That's not to deny that written SF would benefit greatly from losing some of the pulpy cliches ("The twin suns rose early that morning. They shone hotly upon the towers of the planet of Cesarion Prime, which had just been conquered by the Zargvorod Imperion. Faulchok watched the suns rise with barely concealed anger in his three eyes. He hated the Zargvorods because they had killed his father three years before...") so beloved by its more successful practitioners. But as writers as diverse as CS Lewis and Philip Pullman have shown (now there's two names I never thought I'd use in the same list), it's entirely possible to competently depict the characters in the foreground while focusing primarily on the big vistas of the universe in the background.

[*] 1992: Freejack. The Lawnmower Man. Highlander II: The Quickening. And Alien 3. The prosecution rests.

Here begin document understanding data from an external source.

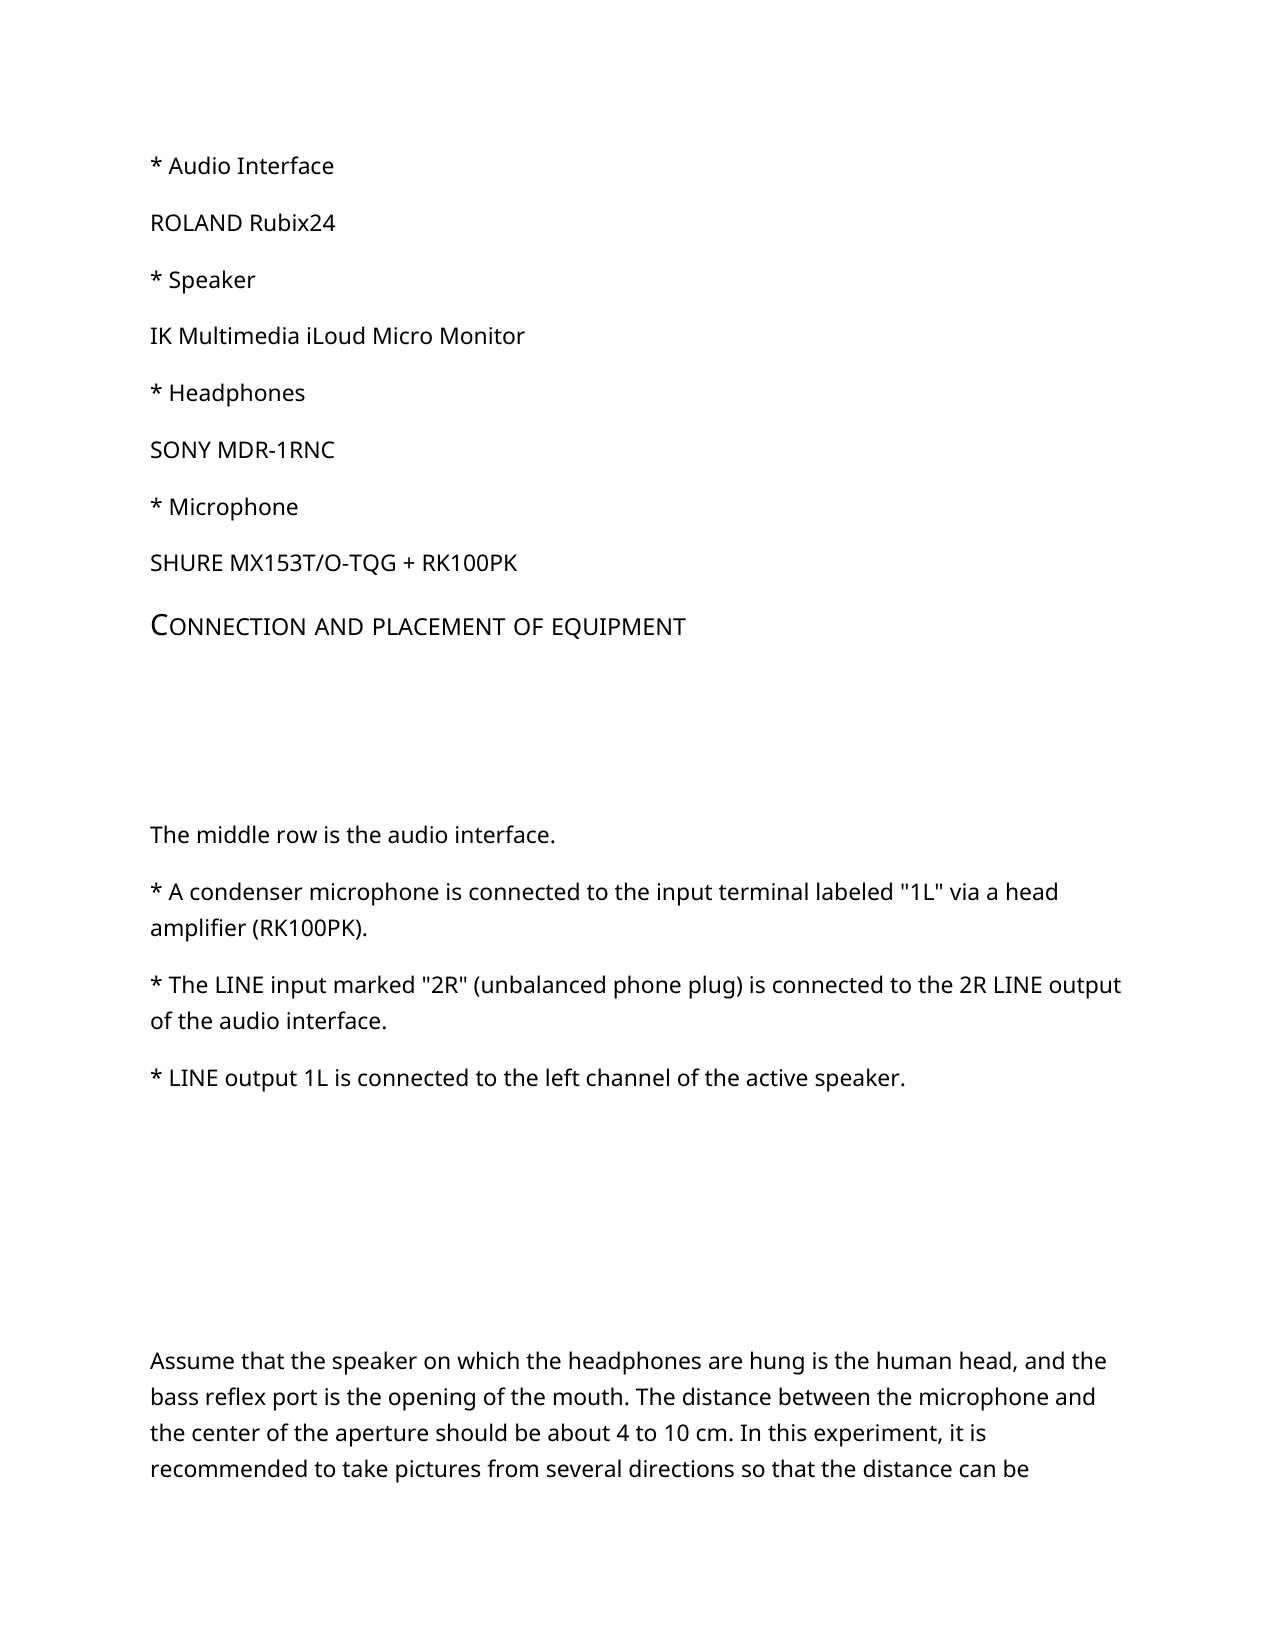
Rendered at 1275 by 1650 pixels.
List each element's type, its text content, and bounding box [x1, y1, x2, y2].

text * The LINE input marked "2R" (unbalanced phone plug) is connected to the 2R LINE output of the audio interface. [150, 969, 1125, 1036]
text * A condenser microphone is connected to the input terminal labeled "1L" via a head amplifier (RK100PK). [150, 876, 1125, 943]
text * Speaker [150, 263, 1125, 295]
text * Microphone [150, 491, 1125, 522]
text SHURE MX153T/O-TQG + RK100PK [150, 547, 1125, 579]
text SONY MDR-1RNC [150, 434, 1125, 465]
text * Audio Interface [150, 150, 1125, 181]
text * LINE output 1L is connected to the left channel of the active speaker. [150, 1061, 1125, 1093]
text The middle row is the audio interface. [150, 819, 1125, 851]
text ROLAND Rubix24 [150, 207, 1125, 238]
text * Headphones [150, 377, 1125, 408]
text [150, 1345, 1125, 1484]
text IK Multimedia iLoud Micro Monitor [150, 320, 1125, 352]
subtitle Connection and placement of equipment [150, 604, 1125, 644]
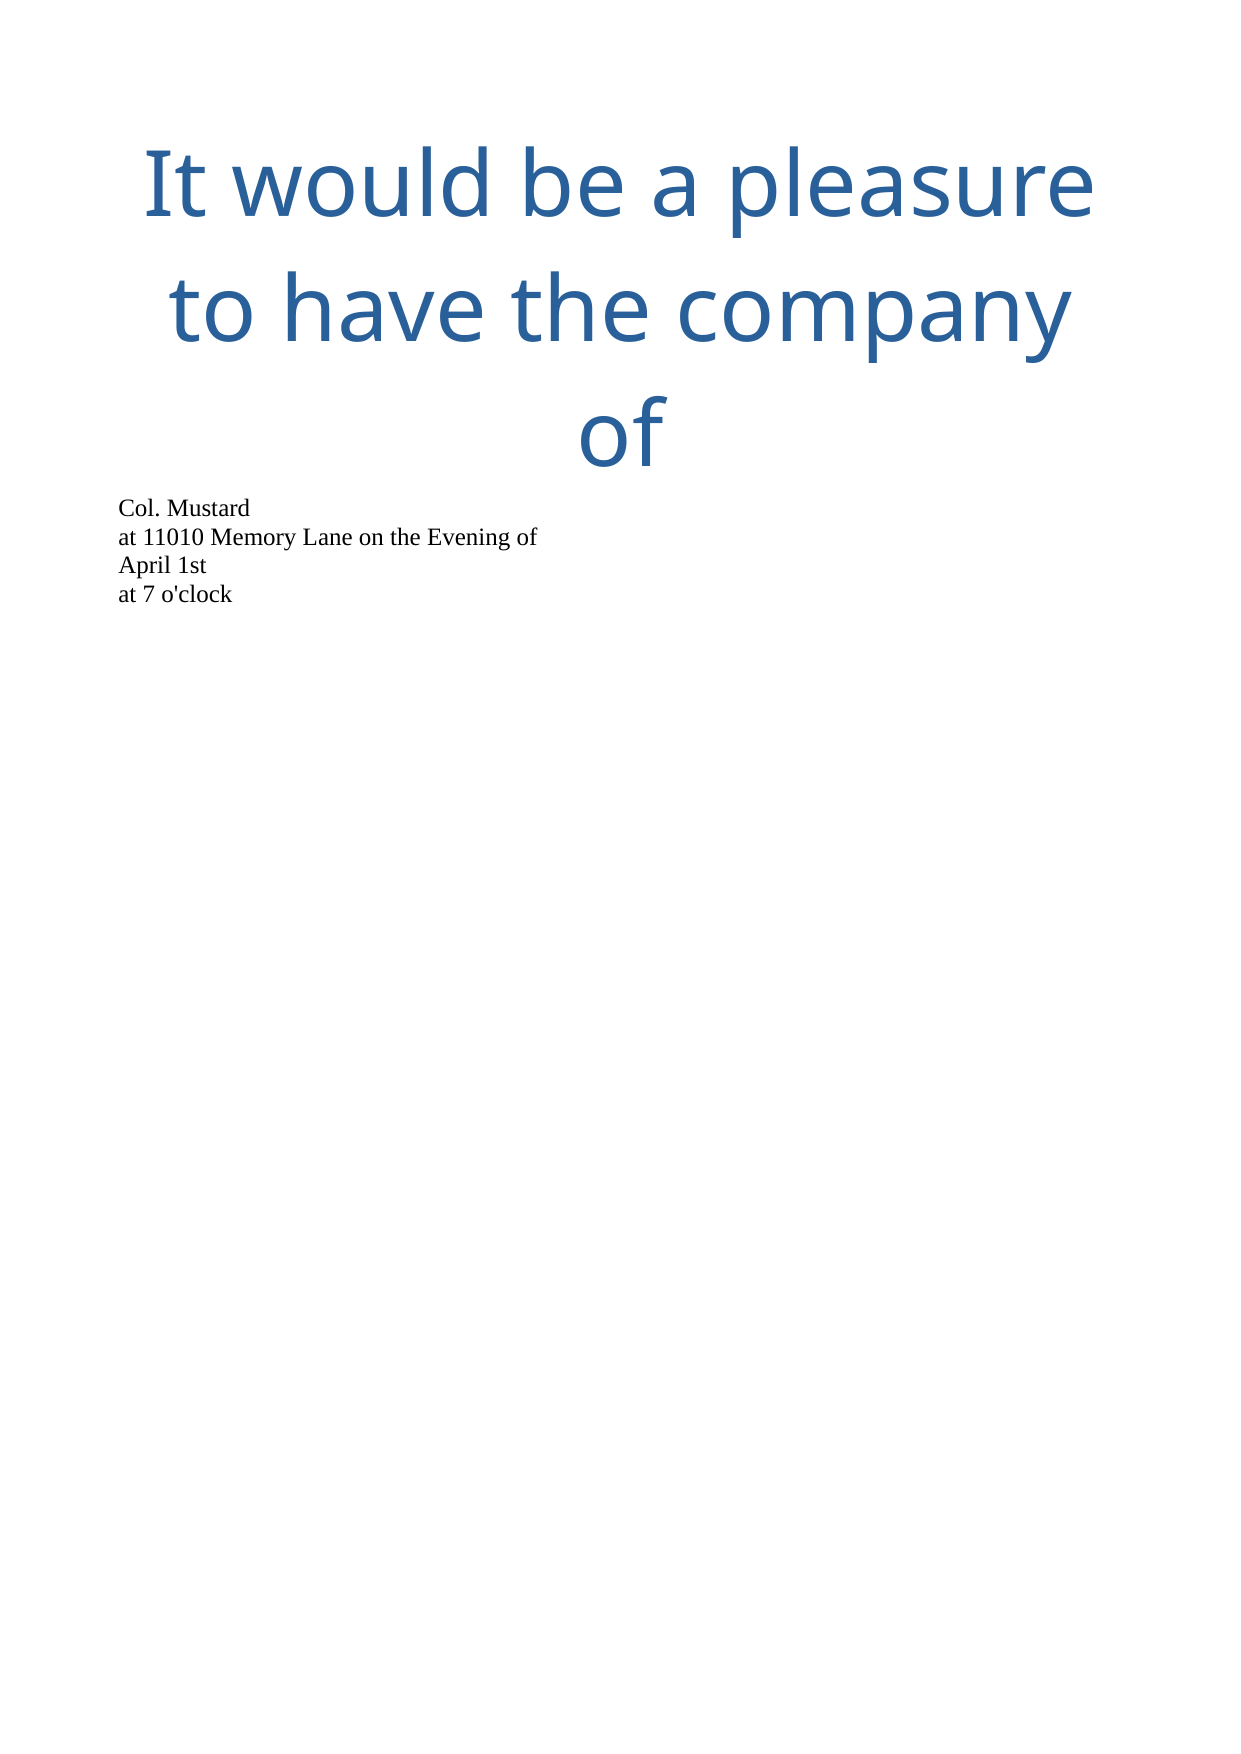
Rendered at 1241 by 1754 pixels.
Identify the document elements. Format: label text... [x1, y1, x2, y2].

text April 1st [118, 550, 1122, 579]
text at 11010 Memory Lane on the Evening of [118, 522, 1122, 550]
text It would be a pleasure to have the company of [118, 118, 1122, 493]
text Col. Mustard [118, 493, 1122, 522]
text at 7 o'clock [118, 579, 1122, 608]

[**] Unlike, say, the much-maligned Last Trek, Nemesis, where (warning: spoilers) it was Shinzon's earlier use of his telepathic powers to mind-peep on Deanna Troi that later allows Picard to locate and strike his cloaked starship.

1 comment:

Anonymous said...

I just saw that movie, and I thought it was pretty good. The main problem is that like, half is spent on a tangent. You think they're going be fighting those necro thingies, instead he has to go off and rescue a girl from a prison planet. And not one where the necromongers are in charge of, either! So stuff with the necros was only at the beginning and end. It's like they cut the middle out of the story and swopped it with another movie.